## EXTRACT
- Books, Literature, and Writing»
- Commercial & Creative Writing
A Hostage Situation
I grew up being part of an obnoxiously happy family. If we weren't
such jokesters, we'd bore the crap out of everyone with our tales of
my parents' long and happy marriage, all of us getting along as a
family, helping each other out, and missing each other when we're not
together. We're such radicals! Even so, this warm and cozy scenario certainly did not stop me from having the fear of God instilled in me
about marriage. It was painfully clear to me, that if you didn't get
it right, the way my parents had, that marriage could be worse then any
hell an imagination could fathom.
Growing up in a very small town, I was terrified of falling into the usual small-town girl pattern of getting married almost directly out of high school, and not able to get drunk when I turned 21 due to my second pregnancy. I had bone-chilling images of marrying a man, who at first might have had a great name like Glen, Micah, or Keith, (and hi Glen, Micah and/or Keith, if you guys ever read this it will explain a lot about my 'flight-risk' relationship behavior), but at the end of the day his name takes a dramatic turn somehow to Floyd. In my day-mare of marriage, Floyd has made it his religion to nurse a cheap beer every night, on a hideous (perhaps tweed, someone get me a paper bag, I'm about to hyperventilate), couch, while he gets on me for 'readin' too many of 'em books.' Floyd is two years pregnant with a keg, and expecting any day. On our wedding day, he was Keith--smart, funny, and a joy to be around. But now that he's Floyd, he's completely unmotivated, demanding, charmless, and losing I.Q. points every evening. I want to leave, but I have one kid on the boob, and the other tossing cheerios across the room. Like any other hostage, I pray for the release that could never come soon enough...even if the release is death.
So that's where I was on the subject of marriage for my teens and early twenties, and on a trip home in January, I was talking to my brother about his buddy's upcoming divorce. We decided to run the 'what went wrong' numbers about the marriage. I was irritated by his friend's choice of partners. He had chosen a woman who was certainly nice, but had serious self-esteem issues, no skills of any kind (is being nice a skill?), no ability to fend for herself in any way in the world--in fact she didn't even have a driver's license. You'd almost think I was referring to a mail-order bride, but frankly, she was too under-qualified to be an illegal immigrant. Illegal immigrants have skills, and tend to be pretty darn driven. I was annoyed.
"Troy, he totally set that up. He hunted a girl without any confidence, convinced her to leave familiar surroundings, called her 'god-fearing,' for having no skills. That's just crazy. It''s...well, it's a..."
"It's a hostage situation," my brother responded flatly.

## INPUT DATA
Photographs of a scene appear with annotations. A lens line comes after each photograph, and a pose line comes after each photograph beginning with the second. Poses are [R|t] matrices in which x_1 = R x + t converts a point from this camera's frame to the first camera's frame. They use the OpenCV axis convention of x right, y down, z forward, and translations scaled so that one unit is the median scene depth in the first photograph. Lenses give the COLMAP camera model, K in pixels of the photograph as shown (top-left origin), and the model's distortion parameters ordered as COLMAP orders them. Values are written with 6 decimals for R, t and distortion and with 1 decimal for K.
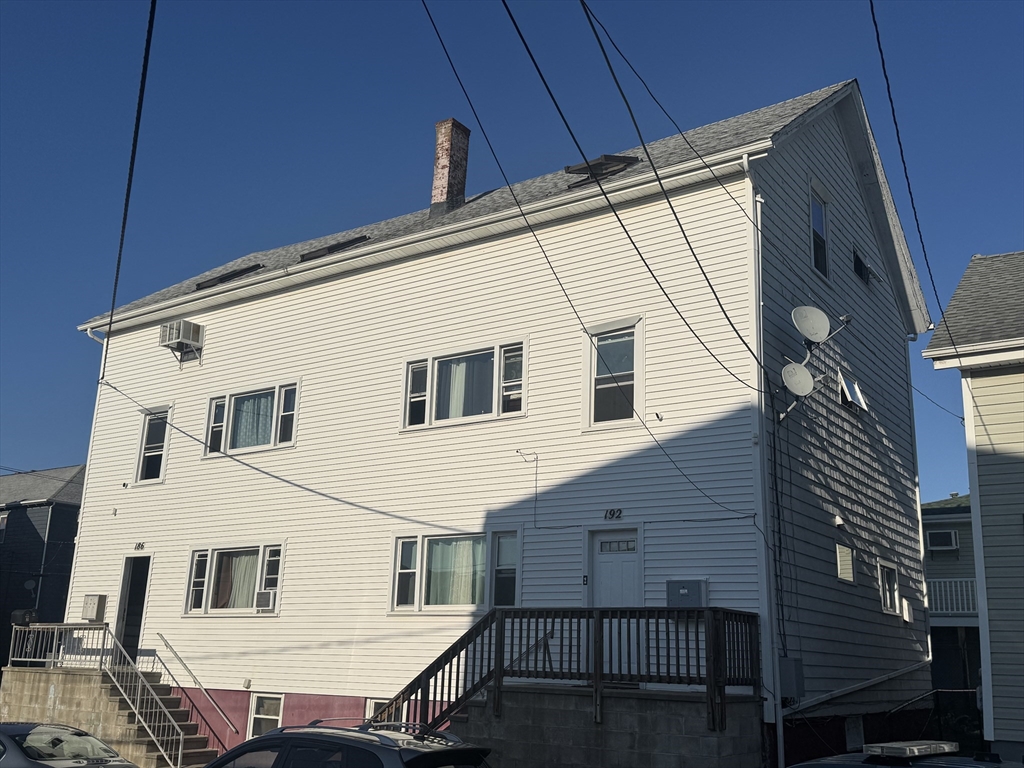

## EXPLORE THE MATERIAL
**A.** In the marriage essay, rewrite the stretch from "- Books, Literature, and" through "imagination could fathom.", putting "pranksters" in place of "jokesters".
**B.** Carry the marriage essay on from its last sentence.

## RESPONSES FOR EACH TASK
**A.**
- Books, Literature, and Writing»
- Commercial & Creative Writing
A Hostage Situation
I grew up being part of an obnoxiously happy family. If we weren't
such pranksters, we'd bore the crap out of everyone with our tales of
my parents' long and happy marriage, all of us getting along as a
family, helping each other out, and missing each other when we're not
together. We're such radicals! Even so, this warm and cozy scenario certainly did not stop me from having the fear of God instilled in me
about marriage. It was painfully clear to me, that if you didn't get
it right, the way my parents had, that marriage could be worse then any
hell an imagination could fathom.

**B.**
And on we went on the topic. Is no one else completely unnerved by the part of the ceremony where someone with authority makes the frightful command 'til death do you part?' Um, how does that sentence get slipped in there while everyone keeps a vacuous smile plastered on their faces? I haven't read the hostage handbook, but I'm fairly certain that the phrase, 'til death do us part' is in there, or at least it should be. Has anyone else noticed, that much like a runaway slave, you can't prove your freedom from a bad marriage without your papers? Isn't alimony just paying a ransom that never stops? How is this happening?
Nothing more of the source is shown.